In my experience at such companies, people certainly aren't walked if they express dissatisfaction in their role – but you're right that this doesn't necessarily transfer onto roles which are less competitive. I will think about how to tighten that piece up: thanks for the feedback.

On the second point, I can only congratulate you if you manage to keep everything so organised and compartmentalised! It's something I've aspired to but always fallen short of.

2 comments

> On the second point, I can only congratulate you if you manage to keep everything so organised and compartmentalised! It's something I've aspired to but always fallen short of.

If your boss/company values it, you'll do it. If they don't, I don't feel obligated to wrap this up before I leave.
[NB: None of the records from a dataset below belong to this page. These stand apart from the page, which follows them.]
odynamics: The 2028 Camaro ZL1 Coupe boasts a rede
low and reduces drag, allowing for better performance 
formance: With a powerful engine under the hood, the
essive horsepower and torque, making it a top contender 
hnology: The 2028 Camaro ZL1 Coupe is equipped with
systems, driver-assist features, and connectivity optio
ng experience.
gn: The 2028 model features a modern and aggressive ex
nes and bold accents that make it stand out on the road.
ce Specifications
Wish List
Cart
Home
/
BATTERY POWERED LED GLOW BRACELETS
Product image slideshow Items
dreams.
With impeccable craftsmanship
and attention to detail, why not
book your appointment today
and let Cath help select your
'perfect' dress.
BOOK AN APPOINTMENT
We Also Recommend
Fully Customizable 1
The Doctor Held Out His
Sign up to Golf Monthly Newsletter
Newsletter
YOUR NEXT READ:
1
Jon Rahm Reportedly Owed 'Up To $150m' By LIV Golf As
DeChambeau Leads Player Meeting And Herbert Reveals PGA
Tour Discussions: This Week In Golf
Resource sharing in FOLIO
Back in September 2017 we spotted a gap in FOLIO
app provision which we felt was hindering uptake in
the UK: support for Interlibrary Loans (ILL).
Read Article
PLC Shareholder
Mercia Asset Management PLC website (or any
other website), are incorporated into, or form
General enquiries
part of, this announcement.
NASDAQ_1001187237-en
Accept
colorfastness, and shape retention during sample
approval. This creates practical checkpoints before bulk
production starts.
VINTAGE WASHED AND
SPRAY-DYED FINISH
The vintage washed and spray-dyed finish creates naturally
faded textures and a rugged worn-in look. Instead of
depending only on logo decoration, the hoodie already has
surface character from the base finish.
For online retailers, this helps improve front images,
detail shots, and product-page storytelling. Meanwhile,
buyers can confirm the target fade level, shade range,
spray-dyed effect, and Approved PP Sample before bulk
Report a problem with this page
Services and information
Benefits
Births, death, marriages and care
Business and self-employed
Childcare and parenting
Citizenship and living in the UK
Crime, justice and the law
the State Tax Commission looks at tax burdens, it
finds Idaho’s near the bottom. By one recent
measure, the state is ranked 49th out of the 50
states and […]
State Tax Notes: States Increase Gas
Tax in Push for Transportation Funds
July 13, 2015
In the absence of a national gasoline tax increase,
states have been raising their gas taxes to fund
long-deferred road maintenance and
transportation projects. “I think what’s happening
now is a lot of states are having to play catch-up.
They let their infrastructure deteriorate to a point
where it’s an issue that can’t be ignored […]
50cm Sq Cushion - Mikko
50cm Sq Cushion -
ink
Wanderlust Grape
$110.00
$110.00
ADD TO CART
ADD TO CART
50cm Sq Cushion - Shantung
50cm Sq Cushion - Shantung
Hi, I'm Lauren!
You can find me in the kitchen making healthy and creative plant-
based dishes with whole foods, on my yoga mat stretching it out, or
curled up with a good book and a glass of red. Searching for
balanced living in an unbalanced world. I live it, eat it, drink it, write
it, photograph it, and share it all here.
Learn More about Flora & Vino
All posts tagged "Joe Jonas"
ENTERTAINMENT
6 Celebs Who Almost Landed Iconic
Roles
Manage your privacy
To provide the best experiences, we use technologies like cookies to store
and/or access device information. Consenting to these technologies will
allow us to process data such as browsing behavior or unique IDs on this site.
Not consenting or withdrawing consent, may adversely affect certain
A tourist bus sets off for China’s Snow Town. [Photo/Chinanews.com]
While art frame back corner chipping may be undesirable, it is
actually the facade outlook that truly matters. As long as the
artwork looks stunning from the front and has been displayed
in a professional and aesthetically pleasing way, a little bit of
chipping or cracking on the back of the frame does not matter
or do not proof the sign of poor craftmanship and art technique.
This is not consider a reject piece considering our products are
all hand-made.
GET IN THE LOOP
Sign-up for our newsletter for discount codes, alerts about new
Typically, they tend to reward folks who prefer not to write good documentation and rather code features. It shouldn't be up to these folks to fix the problem their manager/company culture has by suddenly writing docs when they have to leave.

I think training someone on work you've done in the last few weeks makes sense. But beyond that - no. If my manager wants me to work solo on a project for months and doesn't want me to train someone until I announce I'm leaving, then it's the manager's headache - not mine.

Right, unless the job/manager are totally insane they should never be surprised that you are to some degree dissatisfied. But in many jobs, it is to the employee's benefit to operate in such a way that the manager is surprised that they're actually leaving.